For a quick check, you can inspect the status of a pipeline resource directly.

  1. Run kubectl get for the pipeline that you want to inspect:

    • For LogPipeline: kubectl get logpipeline <your-pipeline-name>
    • For TracePipeline: kubectl get tracepipeline <your-pipeline-name>
    • For MetricPipeline: kubectl get tracepipeline <your-pipeline-name>
  2. Review the output. A healthy pipeline shows True for all status conditions.

    txt
    NAME      CONFIGURATION GENERATED   GATEWAY HEALTHY   FLOW HEALTHY
    backend   True                      True              True
  3. If any condition is False, investigate problem and fix it.

To understand the meaning of each status condition, see the detailed reference for each pipeline type:

Set Up Health Monitoring and Alerts ​

For production environments, set up continuous monitoring by exporting the health metrics to your observability backend, where you can create dashboards and configure alerts using alert rules.
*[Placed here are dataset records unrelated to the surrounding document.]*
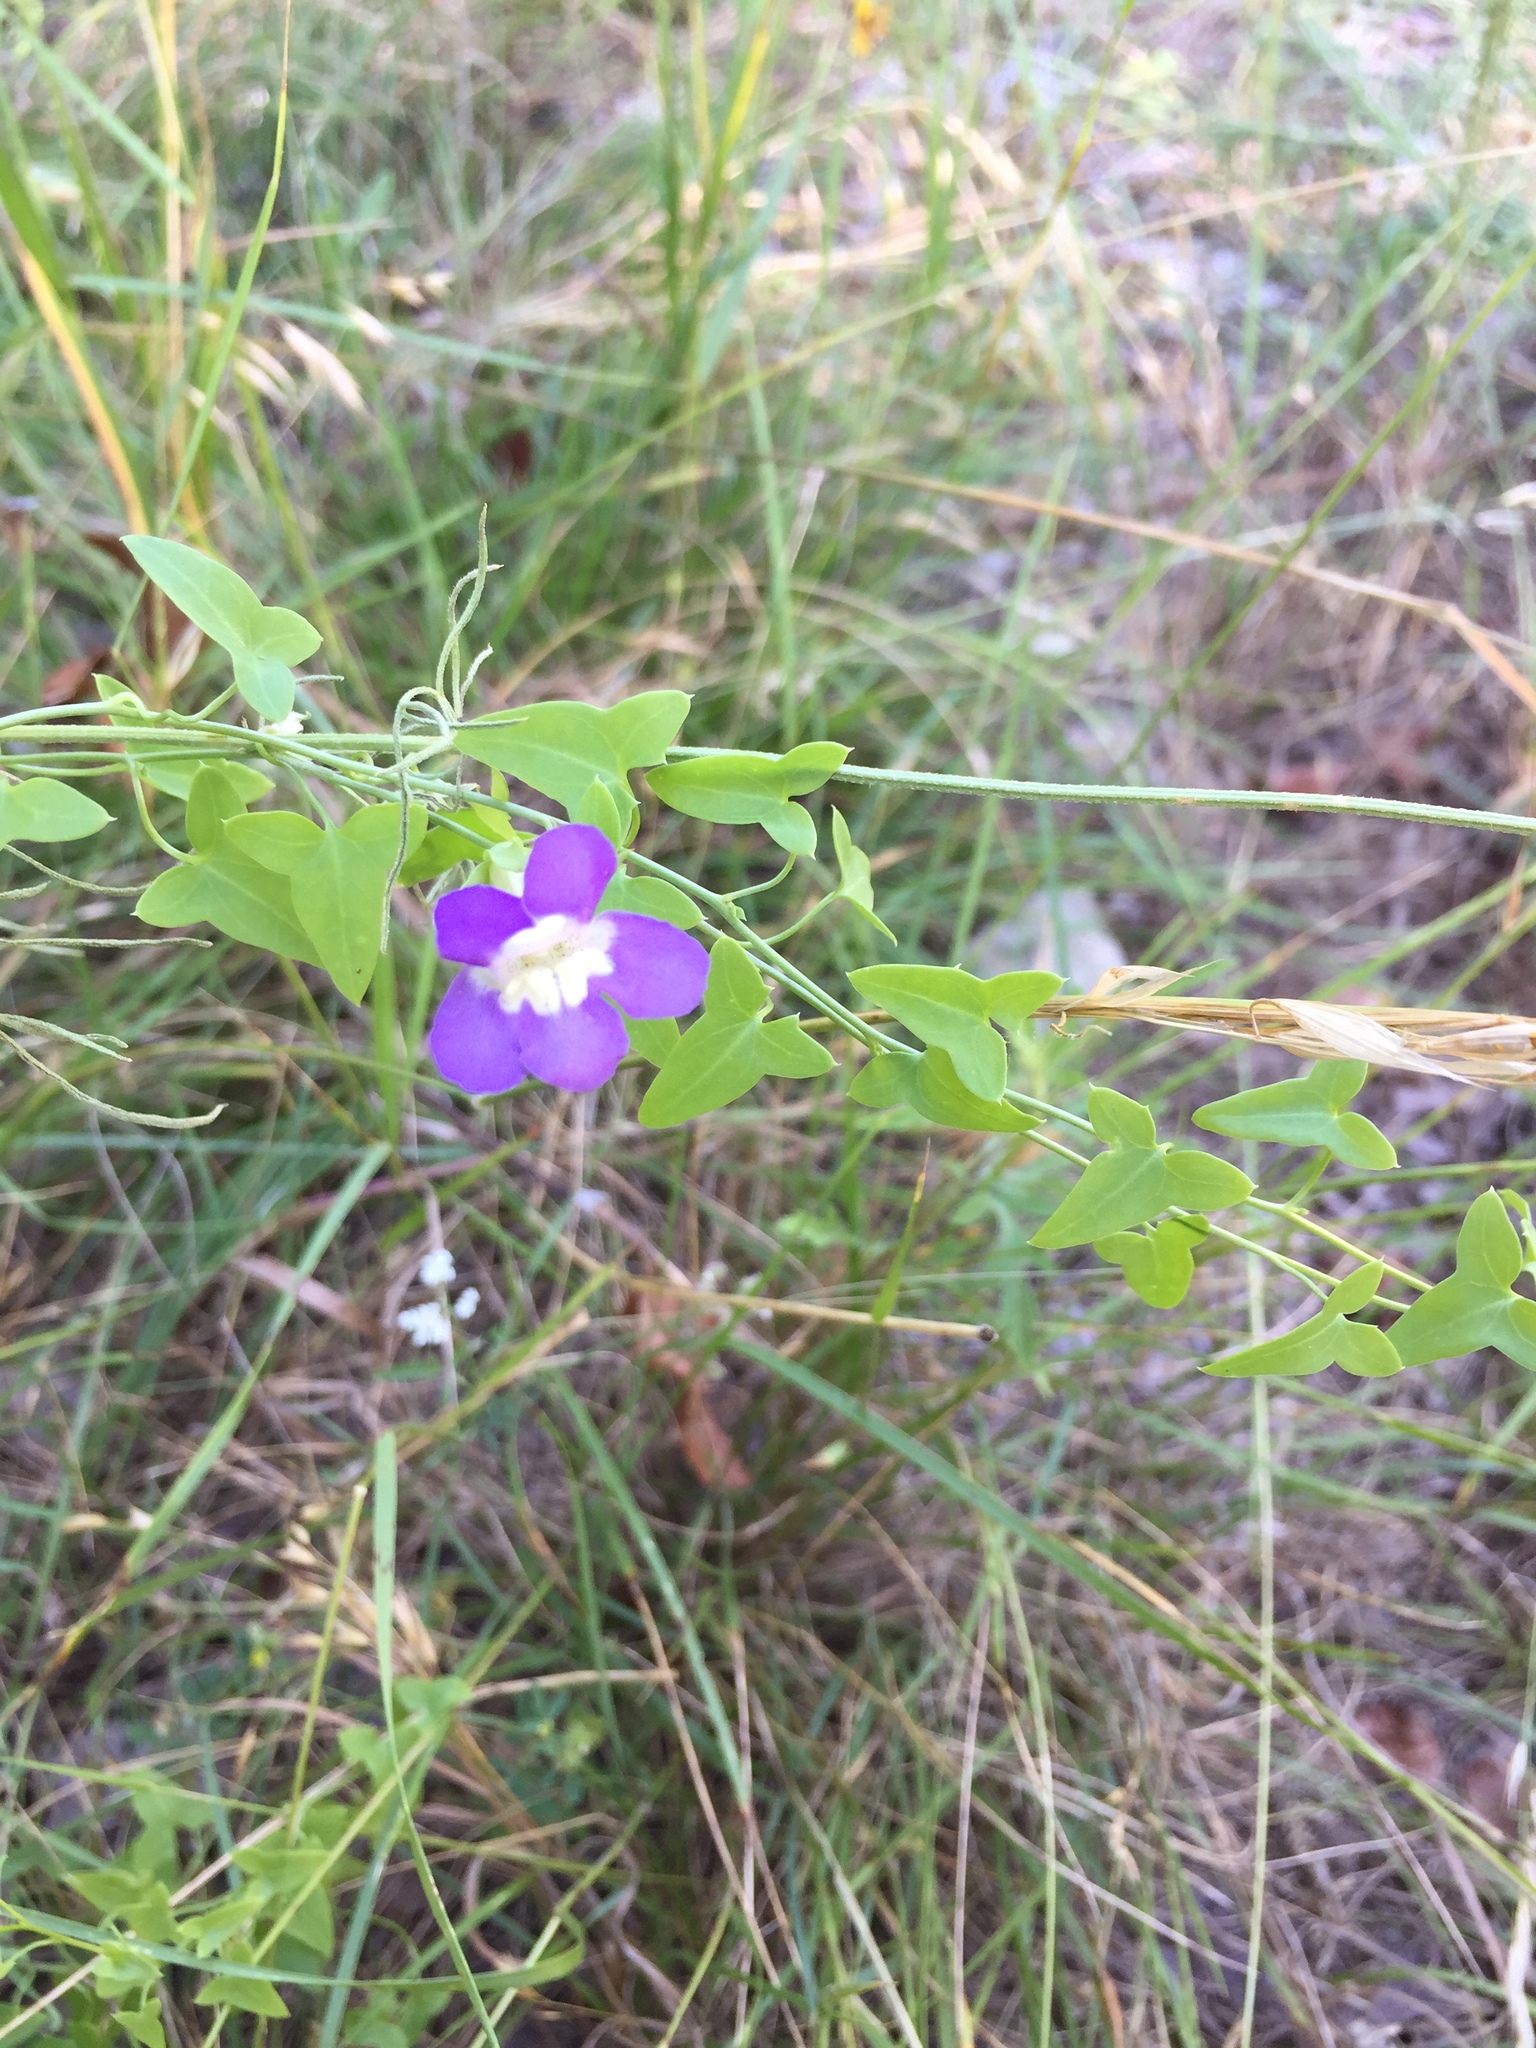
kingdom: Plantae
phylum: Tracheophyta
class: Magnoliopsida
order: Lamiales
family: Plantaginaceae
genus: Maurandella
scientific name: Maurandella antirrhiniflora
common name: Violet twining-snapdragon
For an example, see Integrate With SAP Cloud Logging

WARNING

Do not scrape the metrics endpoint of the OpenTelemetry Collector instances. These metrics are an internal implementation detail and are subject to breaking changes when the underlying Collector is updated. For stable health monitoring, rely on the status conditions of your LogPipeline, MetricPipeline, or TracePipeline custom resources.

To collect these health metrics, you must have at least one active MetricPipeline in your cluster. This pipeline automatically collects and exports health data for all of your pipelines, including LogPipeline and TracePipeline resources.

The Telemetry module emits the following metrics for health monitoring:

  • kyma.resource.status.conditions: Represents the status of a specific condition on a resource. It is available for all pipelines and the main Telemetry resource. Values: 1 ("True"), 0 ("False"), or -1 ("Unknown") Specific attributes:
    • metric.attributes.type: The type of the status condition
    • metric.attributes.status: The status of the condition
    • metric.attributes.reason: A programmatic identifier indicating the reason for the condition's last transition
  • kyma.resource.status.state: Represents the overall state of the main Telemetry resource. Values: 1 ("Ready") or 0 ("Not Ready") Specific attributes: state: The value of the status.state field
  • Additionally, the following attributes are attached to all health metrics to identify the source resource:
    • k8s.resource.group: The group of the resource
    • k8s.resource.version: The version of the resource
    • k8s.resource.kind: The kind of the resource
    • k8s.resource.name: The name of the resource

To create an alert, define a rule that triggers on a specific metric value. For example, to create an alert that fires if a pipeline's TelemetryFlowHealthy condition becomes "False" (indicating data flow issues), use the following PromQL query:

txt
min by (k8s_resource_name) ((kyma_resource_status_conditions{type="TelemetryFlowHealthy",k8s_resource_kind="metricpipelines"})) == 0

If there are issues with one of the pipelines, see Troubleshooting for the Telemetry Module.